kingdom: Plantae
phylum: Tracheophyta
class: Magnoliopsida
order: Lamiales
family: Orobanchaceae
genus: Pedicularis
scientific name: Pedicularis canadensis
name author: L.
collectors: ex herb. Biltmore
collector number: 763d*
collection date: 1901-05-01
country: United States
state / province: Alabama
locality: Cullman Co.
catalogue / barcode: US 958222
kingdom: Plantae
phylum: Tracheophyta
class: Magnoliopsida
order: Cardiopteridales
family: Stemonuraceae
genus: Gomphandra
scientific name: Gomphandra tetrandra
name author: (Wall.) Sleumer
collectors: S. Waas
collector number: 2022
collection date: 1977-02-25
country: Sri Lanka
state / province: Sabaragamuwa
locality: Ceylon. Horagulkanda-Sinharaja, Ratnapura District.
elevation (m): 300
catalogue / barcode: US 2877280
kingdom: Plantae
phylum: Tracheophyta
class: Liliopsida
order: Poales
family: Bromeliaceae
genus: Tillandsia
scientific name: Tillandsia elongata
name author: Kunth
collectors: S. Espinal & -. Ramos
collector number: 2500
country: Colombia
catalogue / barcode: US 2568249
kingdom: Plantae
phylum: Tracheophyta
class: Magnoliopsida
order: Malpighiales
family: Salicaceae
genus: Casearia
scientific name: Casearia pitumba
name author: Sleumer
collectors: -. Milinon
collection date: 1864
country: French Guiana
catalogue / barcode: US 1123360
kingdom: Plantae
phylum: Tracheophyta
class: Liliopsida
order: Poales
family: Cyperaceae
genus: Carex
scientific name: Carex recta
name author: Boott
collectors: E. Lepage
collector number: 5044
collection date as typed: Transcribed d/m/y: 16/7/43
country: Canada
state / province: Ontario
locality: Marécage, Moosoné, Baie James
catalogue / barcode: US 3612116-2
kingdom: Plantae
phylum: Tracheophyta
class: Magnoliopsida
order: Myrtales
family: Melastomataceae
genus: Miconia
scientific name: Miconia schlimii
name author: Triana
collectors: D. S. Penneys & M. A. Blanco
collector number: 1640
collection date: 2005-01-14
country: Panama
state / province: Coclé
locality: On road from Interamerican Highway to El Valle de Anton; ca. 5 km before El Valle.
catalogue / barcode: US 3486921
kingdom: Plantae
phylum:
------------
*Problem details*
How many lines in the rows above contain the string "country", matching case exactly? Give only the number.

*Response to the exercise*
6